Multiomics approach to identify key functional regulatory genes in human endometrium and trophoblast

Abstract

The human endometrium is a dynamically renewing tissue that undergoes cyclic regeneration, which is tightly regulated by ovarian hormones and complex gene networks. Disruptions in this process can lead to serious health conditions such as infertility, endometriosis, endometrial hyperplasia and endometrial cancer. During pregnancy, trophoblast differentiation is a crucial process for successful embryo implantation and placental development. Despite the fundamental importance of these processes, the identification of key functional regulatory cells and genes implicated remains elusive and largely unexplored.

The first part of this thesis aimed to identify potential stem/progenitor stem-cell markers within the endometrium by the organoid system. In contrast to the conventional two-dimensional culture model, organoids can more comprehensively recapitulate the morphological and functional characteristics of the originating tissue. Single-cell analysis identified Intercellular Adhesion Molecule 1 (ICAM1) as a potential stem cell marker in the endometrial organoid. Combined with a known stem cell marker Fucosyltransferase 4 (FUT4), FUT4+ ICAM1+ cells and their corresponding stem cluster were identified in both in vivo and in vitro data as potential stem/progenitor stem-cell of the endometrial epithelia. These cells exhibited enhanced clonogenic ability and were involved in stem-cell related biological processes and pathways. Moreover, these cells demonstrated adaptability by altering their gene expression levels in response to environmental changes, such as hormonal treatments and glandular development.
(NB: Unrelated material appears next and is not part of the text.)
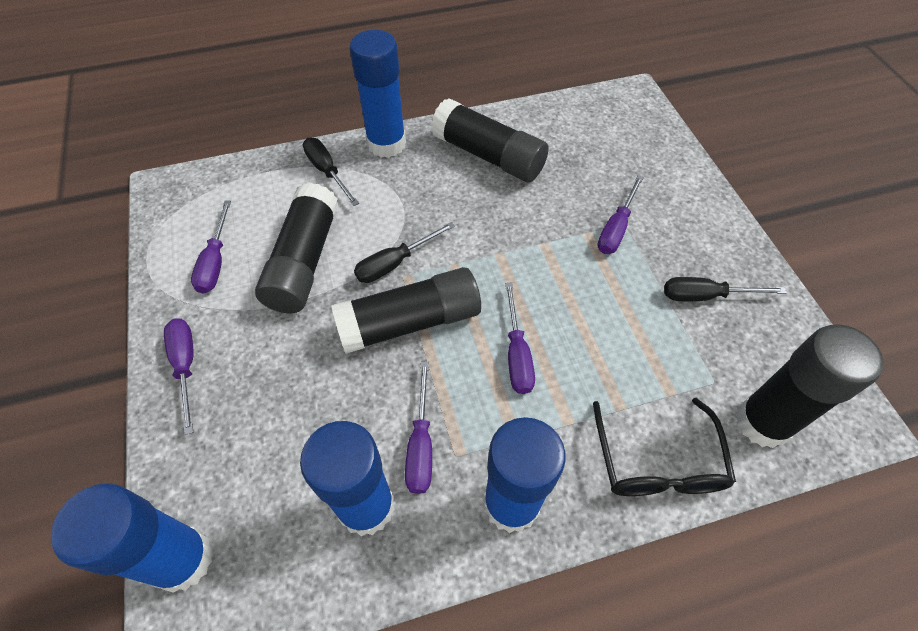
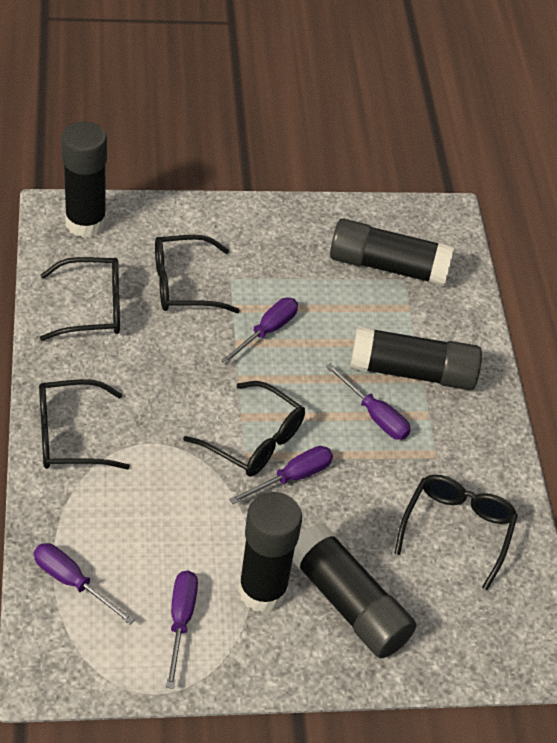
black glasses: [593,398,736,496] = 1 -> [39,379,130,469] [40,257,120,341] [155,235,240,313] [183,381,305,477] [394,475,518,590] = 5
black glue stick: [255,182,339,313] [331,267,481,354] [431,98,549,182] [736,324,884,448] = 4 -> [61,121,107,238] [238,492,302,613] [292,522,416,658] [330,218,454,286] [350,326,482,390] = 5
black screwdriver: [303,138,359,206] [354,222,455,283] [664,277,787,301] = 3 -> none = 0
blue glue stick: [51,483,213,593] [300,421,395,536] [349,30,406,158] [483,417,566,533] = 4 -> none = 0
The second part of the thesis focused on investigating the role of senescence and cell cycle in regulating trophoblast differentiation. Trophoblast stem cells (TSC) served as an in vitro model to mimic villous cytotrophoblasts (VCT) and to study the trophoblast differentiation into extravillous trophoblasts (EVT). Notably, cell cycle and cellular senescence-related genes exhibited distinct expression patterns between VCT/TSC and EVT. Moreover, the differentially expressed genes during the differentiation process from TSC to EVT also participated in the cell cycle and cellular senescence. Using Clustered Regularly Interspaced Short Palindromic Repeats (CRISPR) screening, the differentiation-related genes were determined, with some of them specifically expressed in the trophoblast. Furthermore, Covalent Ligation of Endogenous Argonaute-Bound RNAs-Crosslinking and Immunoprecipitation (CLEAR-CLIP) revealed the possible miRNA-mRNA pair that contributed to the regulatory function during trophoblast differentiation.

In conclusion, through multiomics analysis and experimental verification, this study identified a potential stem/progenitor cell marker and revealed the association between TSC-to-EVT differentiation and cell cycle and cellular senescence regulation. These findings provide valuable insights into the complex mechanisms governing human endometrium regeneration and trophoblast differentiation to EVT, with potential implications for reproductive health and disease.